The authors developed a new reporting tool that records the radiologist’s audio and plays it over videos recorded using screen capture technology. The tool was then integrated into a hospital’s PACS, and seven attending musculoskeletal radiologists created videos for emergency department cases they read for two straight months.
“The creation of videos occurred after to the dictation of preliminary text reports,” the authors wrote. “The radiologist then opens the screen capture software and generates the video narrating and showing the radiologist’s workstation screen. Audiovisual reports were limited to 2 minutes in duration and focused on pertinent positives or negatives of a case.”
The study included 47 cases overall, and referring physicians answered two surveys about their experience. For the first survey, 100% said they “totally agreed” that the audiovisual report “answers the clinical suspicion.” In addition, 82% totally agreed that the new-look report makes changes easier to understand. When asked about speed, 76.2% of respondents thought audiovisual reports had a faster evaluation time. For high-complexity cases, that number jumped to 95.8%.

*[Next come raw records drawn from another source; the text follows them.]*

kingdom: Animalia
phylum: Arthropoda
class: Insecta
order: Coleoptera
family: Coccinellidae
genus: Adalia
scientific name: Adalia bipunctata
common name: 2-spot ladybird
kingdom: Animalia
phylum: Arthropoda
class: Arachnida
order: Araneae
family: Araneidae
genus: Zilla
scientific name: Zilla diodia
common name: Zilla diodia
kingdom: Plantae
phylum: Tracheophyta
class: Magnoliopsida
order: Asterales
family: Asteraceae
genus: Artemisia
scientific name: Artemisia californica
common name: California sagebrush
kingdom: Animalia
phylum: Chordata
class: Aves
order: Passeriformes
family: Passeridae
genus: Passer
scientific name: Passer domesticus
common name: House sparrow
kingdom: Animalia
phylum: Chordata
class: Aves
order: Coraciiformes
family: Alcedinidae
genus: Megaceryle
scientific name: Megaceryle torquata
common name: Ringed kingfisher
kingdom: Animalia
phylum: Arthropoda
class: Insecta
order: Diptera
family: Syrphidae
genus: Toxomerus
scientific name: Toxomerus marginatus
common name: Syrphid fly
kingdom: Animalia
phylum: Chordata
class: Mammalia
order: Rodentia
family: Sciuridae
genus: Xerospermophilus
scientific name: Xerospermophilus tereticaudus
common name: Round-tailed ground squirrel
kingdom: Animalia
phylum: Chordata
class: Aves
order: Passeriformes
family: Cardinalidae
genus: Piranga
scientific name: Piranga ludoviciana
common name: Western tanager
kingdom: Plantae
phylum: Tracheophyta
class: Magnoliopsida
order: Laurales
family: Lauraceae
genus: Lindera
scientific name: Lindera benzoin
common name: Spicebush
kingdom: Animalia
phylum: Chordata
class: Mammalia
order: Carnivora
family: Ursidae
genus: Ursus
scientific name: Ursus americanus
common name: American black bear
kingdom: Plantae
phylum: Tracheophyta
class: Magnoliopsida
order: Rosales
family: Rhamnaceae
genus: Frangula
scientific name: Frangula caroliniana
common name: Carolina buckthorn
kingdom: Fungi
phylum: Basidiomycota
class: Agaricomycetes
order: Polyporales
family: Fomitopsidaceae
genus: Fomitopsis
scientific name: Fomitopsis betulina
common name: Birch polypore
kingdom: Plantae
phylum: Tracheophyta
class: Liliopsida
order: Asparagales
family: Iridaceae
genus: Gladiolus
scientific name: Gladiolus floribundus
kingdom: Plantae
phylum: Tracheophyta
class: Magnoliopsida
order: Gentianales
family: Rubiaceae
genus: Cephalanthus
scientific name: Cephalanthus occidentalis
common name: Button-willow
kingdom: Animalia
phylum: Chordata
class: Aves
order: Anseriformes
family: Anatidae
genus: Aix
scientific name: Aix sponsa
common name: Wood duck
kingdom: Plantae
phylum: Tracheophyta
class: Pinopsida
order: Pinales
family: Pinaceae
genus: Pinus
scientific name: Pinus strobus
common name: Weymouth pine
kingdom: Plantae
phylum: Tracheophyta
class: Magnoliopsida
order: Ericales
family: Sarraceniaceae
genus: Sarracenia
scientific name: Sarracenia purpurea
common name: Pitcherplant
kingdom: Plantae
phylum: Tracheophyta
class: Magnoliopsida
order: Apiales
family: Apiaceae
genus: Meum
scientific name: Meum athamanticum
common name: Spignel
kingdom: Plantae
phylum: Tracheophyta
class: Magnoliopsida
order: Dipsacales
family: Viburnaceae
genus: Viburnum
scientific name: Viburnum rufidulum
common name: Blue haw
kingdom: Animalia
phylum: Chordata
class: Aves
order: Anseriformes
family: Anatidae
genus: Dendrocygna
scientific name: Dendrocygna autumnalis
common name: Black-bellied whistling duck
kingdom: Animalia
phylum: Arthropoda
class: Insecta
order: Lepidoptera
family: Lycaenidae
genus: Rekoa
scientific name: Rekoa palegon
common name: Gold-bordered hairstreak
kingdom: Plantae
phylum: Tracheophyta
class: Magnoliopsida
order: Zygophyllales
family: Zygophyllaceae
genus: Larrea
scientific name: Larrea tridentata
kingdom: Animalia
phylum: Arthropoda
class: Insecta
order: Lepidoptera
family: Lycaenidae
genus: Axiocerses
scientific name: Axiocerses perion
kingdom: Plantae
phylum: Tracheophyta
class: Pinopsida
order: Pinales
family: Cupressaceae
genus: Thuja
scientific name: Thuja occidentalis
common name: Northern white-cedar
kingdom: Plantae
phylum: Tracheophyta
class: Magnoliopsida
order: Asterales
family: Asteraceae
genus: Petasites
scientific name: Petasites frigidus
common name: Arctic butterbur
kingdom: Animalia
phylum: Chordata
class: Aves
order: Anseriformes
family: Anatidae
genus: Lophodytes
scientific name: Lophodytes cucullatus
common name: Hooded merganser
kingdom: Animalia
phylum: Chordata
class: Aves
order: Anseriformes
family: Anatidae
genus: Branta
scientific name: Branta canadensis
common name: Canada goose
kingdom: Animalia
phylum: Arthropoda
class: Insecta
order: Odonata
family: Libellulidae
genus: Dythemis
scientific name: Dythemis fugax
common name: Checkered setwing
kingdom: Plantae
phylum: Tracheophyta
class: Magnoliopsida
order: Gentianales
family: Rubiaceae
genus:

While 31.8% of referring physicians said they would be open to sending the audiovisual reports directly to patients and the patients’ families, 44.4% “totally disagreed” with that idea.
“One surprising observation of our study is that most referring physicians were not willing to share the audiovisual report with family or patients,” the authors wrote. “This may be due to an insecurity of the impact of this new technology in the patient’s understanding of the care by providers. In our opinion, a radiology report containing a video with the radiologist narrating and pointing to the findings is a great tool to increase the patient’s knowledge of their own condition and also reduces the anxiety that a technical text-only report may bring.”
Answering questions from the second survey, just 18.2% of referring physicians indicated they preferred the traditional radiology reports to audiovisual reports. And 72.8% of respondents suggested audiovisual reports may not be needed for low-complexity cases, though 100% agreed the new-look reports did help with complex cases.
“Our study suggests that the audiovisual report has potential to replace conventional text-based reports, as it showed to be easier and faster to understand and to answer clinical questions in all cases,” the authors wrote. “However, this technology may not be so useful in normal cases and does not include other minor findings that may be helpful in a medical legal setting.”